Stem cell use and research is considered by some as a morally ambiguous development for medical science.  The topic has recently been thrown into the eye of the public after Olympic Skier Chemmy Alcott decided that storing stem cells from the umbilical cord and placenta after giving birth was a worthwhile insurance plan for her potentially adrenaline-junkie baby.

In the UK, the storage of stem cells is advocated by the NHS Cord Blood Bank which asks women to donate blood from their umbilical cord and placenta after birth.  The blood stored can be used in stem cell transplants and therapies in the future. There is even a company called Cells 4 Life that enables people to store their stem cells for themselves for 25 years.  However, not every country supports stem cell research. In the European Union, five countries prohibit any research on the topic even though another seven are in full support. 

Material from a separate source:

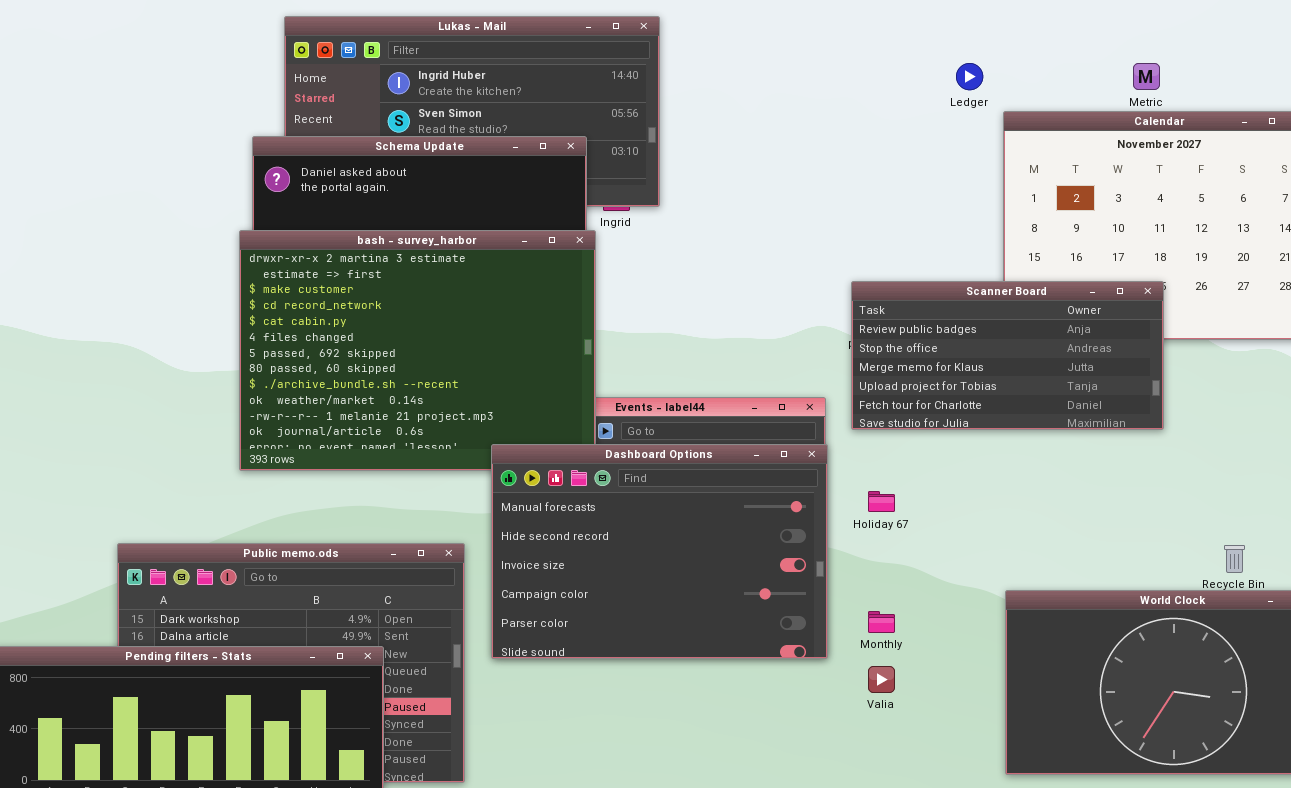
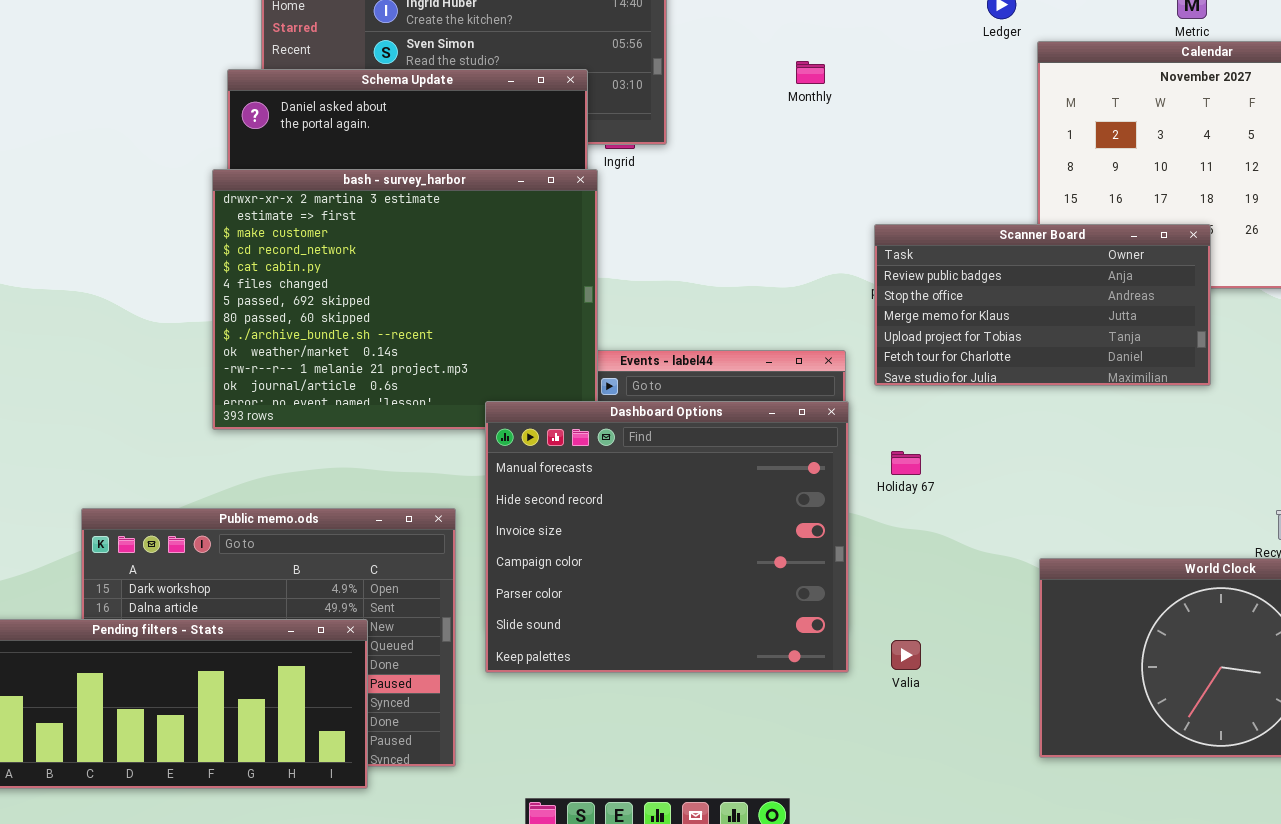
Dashboard Options: [491,444,828,659] -> [485,401,849,673], resized
Monthly: [868,611,895,633] -> [796,61,825,84], moved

Stem cell research is thought by many doctors and medical researchers to be the cornerstone of regenerative medicine.  There are many studies into potential benefits and even cures for diseases such as Alzheimer’s, Parkinson’s, diabetes and multiple sclerosis.  However, some argue that research in this area has gone too far with regards to the use of stem cells in the reverse of aging.

Before entering the debate on moral uses of stem cells we must understand the fundamentals.  There are multiple types of stem cell.  Embryonic stem cells can develop into a vast array of cells whereas somatic stem cells (from adults) can only differentiate into a limited variety of cells. Both are capable of duplicating indefinitely.  Scientists have however managed to make pluripotent stem cells, meaning they have taken stem cells from adults and reversed them to make them behave like embryonic stem cells. These cells are capable of replicating almost any cell in the body, and thus making the harvesting of embryonic stem cells obsolete.  This development gives an alternative to the most debateable stem cell use, that of embryonic cells.

In 2011, the Court Justice of the European Union declared a ban on patents for research involving the destruction of human embryos, after the public became aware of the use of embryonic cells from  aborted foetuses in research concerning Parkinson’s disease.  According to Nature Science Journal, the scientists were using the dopamine (neurotransmitter) producing cells from either foetal brains or human stem cells to replace the lack of dopamine, the primary inhibitor of movement in Parkinson’s patients.  This was a breakthrough in Parkinson’s research, and although some think it should have been further developed, the use of embryonic cells is a tipping point for a number of stem cell research supporters.

Religious views on stem cell use are some of the prime inhibitors of research.  Buddhists appear to split their views the same way as the wider world; on the one hand they wish to discover new knowledge, but also do not want to do so by harming people.  According to the Conference of Catholic Bishops, there is support for ethically acceptable stem cell research.  Evidently, the idea of “ethical research” is subjective to the religion. The Southern Baptist convention is still of the opinion that it is unacceptable to destroy a human embryo for treatments as they view abortion as an act of murder, however some think that this view is ignorant of the facts of the research at the moment. It is well-known that many of the embryos used are from miscarriages, but perhaps a compromise could involve the use of those embryos.  However, in the eyes of some, that may still be considered acting as God.

This debate has not yet been settled and will not reach a conclusion for some time due to beliefs deeply rooted in religious faith.  Fortunately for researchers in this field, stem cells are considered ethically acceptable to be used.  The only real ban in regards to this research is on the use of embryonic cells as people will likely be debating, for years to come, the first moment one should be considered a person.